- **TASK DIRECTIONS**
Repeat precisely the span of lines below that opens with the line containing "apprendras toutes les" and closes with the line containing "simple moyen de", both included.

++++ MATERIAL FOR THIS EXERCISE

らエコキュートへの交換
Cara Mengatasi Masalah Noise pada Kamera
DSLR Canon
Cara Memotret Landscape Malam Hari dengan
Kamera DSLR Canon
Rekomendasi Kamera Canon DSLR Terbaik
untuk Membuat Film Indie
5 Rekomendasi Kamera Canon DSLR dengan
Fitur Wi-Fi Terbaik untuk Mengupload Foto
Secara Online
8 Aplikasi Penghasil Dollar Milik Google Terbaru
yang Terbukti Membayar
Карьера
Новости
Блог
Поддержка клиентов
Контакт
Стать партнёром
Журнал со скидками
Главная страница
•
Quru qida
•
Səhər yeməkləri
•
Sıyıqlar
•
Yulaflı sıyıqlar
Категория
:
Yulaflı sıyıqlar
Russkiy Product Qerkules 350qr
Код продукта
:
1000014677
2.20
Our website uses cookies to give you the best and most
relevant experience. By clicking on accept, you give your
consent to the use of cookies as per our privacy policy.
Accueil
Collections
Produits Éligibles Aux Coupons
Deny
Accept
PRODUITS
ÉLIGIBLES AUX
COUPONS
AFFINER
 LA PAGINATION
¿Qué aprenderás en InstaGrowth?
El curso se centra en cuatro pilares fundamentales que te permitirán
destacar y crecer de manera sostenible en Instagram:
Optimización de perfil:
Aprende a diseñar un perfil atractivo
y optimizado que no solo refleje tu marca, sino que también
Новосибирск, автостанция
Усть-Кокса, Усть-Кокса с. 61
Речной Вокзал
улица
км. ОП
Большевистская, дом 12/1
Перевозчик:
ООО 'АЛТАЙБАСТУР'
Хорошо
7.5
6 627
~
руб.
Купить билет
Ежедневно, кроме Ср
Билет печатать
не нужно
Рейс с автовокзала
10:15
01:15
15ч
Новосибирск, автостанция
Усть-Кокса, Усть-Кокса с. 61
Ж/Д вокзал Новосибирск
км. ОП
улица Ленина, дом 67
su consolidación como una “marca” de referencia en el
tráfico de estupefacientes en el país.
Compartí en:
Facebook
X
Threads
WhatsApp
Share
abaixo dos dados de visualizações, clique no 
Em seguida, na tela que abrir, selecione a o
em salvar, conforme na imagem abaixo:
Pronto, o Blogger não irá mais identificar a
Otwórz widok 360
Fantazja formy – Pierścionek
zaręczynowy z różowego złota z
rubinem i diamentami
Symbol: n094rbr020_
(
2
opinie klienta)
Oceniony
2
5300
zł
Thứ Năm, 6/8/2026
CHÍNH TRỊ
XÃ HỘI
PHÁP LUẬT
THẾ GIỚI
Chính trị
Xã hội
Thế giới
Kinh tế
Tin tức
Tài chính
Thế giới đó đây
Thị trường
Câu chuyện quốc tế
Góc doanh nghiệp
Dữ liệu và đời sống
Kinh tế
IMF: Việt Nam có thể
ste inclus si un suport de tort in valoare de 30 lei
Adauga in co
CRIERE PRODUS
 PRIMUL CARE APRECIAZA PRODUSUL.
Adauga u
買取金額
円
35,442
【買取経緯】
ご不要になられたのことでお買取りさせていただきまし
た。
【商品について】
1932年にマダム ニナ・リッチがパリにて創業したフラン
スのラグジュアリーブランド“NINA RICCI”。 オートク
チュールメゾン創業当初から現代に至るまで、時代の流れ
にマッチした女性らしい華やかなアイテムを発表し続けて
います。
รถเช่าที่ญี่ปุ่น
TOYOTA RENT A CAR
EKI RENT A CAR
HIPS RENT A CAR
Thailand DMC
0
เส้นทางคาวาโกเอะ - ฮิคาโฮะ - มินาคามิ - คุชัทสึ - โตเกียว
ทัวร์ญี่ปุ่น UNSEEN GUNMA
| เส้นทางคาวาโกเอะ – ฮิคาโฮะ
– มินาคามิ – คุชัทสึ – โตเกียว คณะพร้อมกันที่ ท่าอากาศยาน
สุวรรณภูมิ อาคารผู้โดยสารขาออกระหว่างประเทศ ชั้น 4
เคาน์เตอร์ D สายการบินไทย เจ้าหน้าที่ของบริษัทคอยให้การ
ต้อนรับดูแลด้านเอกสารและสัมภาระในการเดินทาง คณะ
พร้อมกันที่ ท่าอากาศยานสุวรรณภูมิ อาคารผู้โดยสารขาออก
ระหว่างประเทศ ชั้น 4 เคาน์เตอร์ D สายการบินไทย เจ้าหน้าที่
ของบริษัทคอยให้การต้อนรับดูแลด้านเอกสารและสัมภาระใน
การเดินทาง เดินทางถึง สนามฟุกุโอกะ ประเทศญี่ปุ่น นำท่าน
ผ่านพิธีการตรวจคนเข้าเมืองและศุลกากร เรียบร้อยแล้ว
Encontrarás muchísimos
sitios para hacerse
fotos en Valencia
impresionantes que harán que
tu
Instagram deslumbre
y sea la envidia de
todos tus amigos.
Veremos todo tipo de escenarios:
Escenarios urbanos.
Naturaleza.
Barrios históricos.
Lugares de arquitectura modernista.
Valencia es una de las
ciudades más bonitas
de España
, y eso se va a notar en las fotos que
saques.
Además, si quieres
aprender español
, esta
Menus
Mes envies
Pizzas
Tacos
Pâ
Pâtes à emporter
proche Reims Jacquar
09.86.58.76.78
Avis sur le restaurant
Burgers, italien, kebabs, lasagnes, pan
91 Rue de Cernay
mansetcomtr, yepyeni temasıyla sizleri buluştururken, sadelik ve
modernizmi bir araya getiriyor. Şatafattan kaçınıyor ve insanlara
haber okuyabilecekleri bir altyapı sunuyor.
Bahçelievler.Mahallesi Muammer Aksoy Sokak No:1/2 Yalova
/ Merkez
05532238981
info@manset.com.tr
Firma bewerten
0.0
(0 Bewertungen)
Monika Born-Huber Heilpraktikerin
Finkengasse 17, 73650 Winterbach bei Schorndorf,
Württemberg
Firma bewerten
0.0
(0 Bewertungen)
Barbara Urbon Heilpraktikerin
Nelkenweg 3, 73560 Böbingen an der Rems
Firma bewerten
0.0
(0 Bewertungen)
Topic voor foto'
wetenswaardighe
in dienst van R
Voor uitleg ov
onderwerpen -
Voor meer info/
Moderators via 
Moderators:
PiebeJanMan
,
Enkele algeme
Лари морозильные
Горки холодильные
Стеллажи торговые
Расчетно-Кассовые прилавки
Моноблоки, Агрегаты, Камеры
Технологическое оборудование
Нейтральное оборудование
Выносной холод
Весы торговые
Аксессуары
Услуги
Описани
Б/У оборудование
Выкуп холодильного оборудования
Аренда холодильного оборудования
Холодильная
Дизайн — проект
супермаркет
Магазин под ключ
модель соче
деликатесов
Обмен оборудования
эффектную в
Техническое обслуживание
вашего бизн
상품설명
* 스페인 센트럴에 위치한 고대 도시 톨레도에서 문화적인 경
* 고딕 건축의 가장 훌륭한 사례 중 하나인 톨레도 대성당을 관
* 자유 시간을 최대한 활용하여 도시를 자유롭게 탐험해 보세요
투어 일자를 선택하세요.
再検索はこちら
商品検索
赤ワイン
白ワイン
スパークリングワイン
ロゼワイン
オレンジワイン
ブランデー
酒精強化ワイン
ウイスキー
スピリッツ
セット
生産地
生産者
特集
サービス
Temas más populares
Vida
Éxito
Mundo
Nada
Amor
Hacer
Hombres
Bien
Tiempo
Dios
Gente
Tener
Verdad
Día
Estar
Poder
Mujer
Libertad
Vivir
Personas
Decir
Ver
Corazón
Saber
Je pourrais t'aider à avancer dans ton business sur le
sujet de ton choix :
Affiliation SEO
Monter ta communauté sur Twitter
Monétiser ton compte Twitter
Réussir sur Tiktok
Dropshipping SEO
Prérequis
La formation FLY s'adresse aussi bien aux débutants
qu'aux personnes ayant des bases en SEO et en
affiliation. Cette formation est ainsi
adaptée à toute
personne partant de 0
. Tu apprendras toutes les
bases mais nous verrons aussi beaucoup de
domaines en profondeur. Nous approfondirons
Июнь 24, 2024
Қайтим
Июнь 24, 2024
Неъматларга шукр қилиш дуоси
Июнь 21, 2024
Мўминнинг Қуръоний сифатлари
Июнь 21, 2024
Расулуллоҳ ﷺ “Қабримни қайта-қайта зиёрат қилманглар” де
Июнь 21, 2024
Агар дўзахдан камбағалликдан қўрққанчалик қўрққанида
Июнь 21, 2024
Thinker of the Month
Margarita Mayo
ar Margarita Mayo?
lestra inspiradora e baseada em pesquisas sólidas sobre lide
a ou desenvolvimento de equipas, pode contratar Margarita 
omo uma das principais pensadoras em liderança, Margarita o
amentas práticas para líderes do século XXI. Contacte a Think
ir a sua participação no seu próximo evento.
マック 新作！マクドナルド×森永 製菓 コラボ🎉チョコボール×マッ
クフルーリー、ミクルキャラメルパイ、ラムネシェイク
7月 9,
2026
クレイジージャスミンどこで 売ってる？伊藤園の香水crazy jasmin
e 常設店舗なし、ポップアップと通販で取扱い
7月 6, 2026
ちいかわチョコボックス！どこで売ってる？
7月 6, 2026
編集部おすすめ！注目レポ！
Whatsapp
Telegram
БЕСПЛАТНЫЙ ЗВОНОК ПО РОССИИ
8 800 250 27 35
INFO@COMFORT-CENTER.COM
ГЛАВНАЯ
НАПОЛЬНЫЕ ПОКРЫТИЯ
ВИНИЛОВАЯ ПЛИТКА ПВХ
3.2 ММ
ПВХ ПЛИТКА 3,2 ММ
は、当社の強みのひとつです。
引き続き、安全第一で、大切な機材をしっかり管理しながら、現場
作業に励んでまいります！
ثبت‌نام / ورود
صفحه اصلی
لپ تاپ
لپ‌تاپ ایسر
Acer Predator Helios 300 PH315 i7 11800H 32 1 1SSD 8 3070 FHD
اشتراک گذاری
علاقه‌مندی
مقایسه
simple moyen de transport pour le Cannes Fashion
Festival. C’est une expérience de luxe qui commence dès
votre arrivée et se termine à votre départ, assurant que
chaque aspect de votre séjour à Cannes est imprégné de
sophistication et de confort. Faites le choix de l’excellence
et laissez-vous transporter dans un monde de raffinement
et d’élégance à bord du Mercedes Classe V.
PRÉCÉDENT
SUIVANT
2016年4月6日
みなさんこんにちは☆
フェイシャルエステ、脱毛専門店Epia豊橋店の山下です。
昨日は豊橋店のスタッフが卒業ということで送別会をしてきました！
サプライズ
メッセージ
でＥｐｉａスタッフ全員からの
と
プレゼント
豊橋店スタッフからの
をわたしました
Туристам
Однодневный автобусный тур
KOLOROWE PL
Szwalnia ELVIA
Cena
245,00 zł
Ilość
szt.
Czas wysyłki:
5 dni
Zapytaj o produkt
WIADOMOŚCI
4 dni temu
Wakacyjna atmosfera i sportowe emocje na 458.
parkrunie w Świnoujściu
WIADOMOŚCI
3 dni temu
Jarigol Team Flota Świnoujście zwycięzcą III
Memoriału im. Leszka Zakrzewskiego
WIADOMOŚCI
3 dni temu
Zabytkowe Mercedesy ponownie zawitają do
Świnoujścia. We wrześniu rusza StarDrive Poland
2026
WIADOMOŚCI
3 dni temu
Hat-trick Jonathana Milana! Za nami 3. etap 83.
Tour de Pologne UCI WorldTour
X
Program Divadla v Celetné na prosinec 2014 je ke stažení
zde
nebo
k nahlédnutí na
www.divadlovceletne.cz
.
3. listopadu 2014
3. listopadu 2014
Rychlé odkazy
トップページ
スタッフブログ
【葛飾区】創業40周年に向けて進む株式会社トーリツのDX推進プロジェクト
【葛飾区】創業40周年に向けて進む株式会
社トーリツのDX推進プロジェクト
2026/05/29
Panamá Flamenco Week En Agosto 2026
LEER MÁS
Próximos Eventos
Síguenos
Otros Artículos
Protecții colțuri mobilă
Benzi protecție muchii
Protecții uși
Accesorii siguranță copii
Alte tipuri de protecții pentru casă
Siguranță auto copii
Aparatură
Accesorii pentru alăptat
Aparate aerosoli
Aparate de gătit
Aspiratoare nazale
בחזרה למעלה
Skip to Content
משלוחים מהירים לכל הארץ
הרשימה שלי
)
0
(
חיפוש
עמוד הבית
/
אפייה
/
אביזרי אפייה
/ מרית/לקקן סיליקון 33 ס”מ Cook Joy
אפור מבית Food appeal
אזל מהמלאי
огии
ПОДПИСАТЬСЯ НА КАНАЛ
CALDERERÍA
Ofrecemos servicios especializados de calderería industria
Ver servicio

++++++++

- **EXERCISE SOLUTION**
. Tu apprendras toutes les
bases mais nous verrons aussi beaucoup de
domaines en profondeur. Nous approfondirons
Июнь 24, 2024
Қайтим
Июнь 24, 2024
Неъматларга шукр қилиш дуоси
Июнь 21, 2024
Мўминнинг Қуръоний сифатлари
Июнь 21, 2024
Расулуллоҳ ﷺ “Қабримни қайта-қайта зиёрат қилманглар” де
Июнь 21, 2024
Агар дўзахдан камбағалликдан қўрққанчалик қўрққанида
Июнь 21, 2024
Thinker of the Month
Margarita Mayo
ar Margarita Mayo?
lestra inspiradora e baseada em pesquisas sólidas sobre lide
a ou desenvolvimento de equipas, pode contratar Margarita 
omo uma das principais pensadoras em liderança, Margarita o
amentas práticas para líderes do século XXI. Contacte a Think
ir a sua participação no seu próximo evento.
マック 新作！マクドナルド×森永 製菓 コラボ🎉チョコボール×マッ
クフルーリー、ミクルキャラメルパイ、ラムネシェイク
7月 9,
2026
クレイジージャスミンどこで 売ってる？伊藤園の香水crazy jasmin
e 常設店舗なし、ポップアップと通販で取扱い
7月 6, 2026
ちいかわチョコボックス！どこで売ってる？
7月 6, 2026
編集部おすすめ！注目レポ！
Whatsapp
Telegram
БЕСПЛАТНЫЙ ЗВОНОК ПО РОССИИ
8 800 250 27 35
INFO@COMFORT-CENTER.COM
ГЛАВНАЯ
НАПОЛЬНЫЕ ПОКРЫТИЯ
ВИНИЛОВАЯ ПЛИТКА ПВХ
3.2 ММ
ПВХ ПЛИТКА 3,2 ММ
は、当社の強みのひとつです。
引き続き、安全第一で、大切な機材をしっかり管理しながら、現場
作業に励んでまいります！
ثبت‌نام / ورود
صفحه اصلی
لپ تاپ
لپ‌تاپ ایسر
Acer Predator Helios 300 PH315 i7 11800H 32 1 1SSD 8 3070 FHD
اشتراک گذاری
علاقه‌مندی
مقایسه
simple moyen de transport pour le Cannes Fashion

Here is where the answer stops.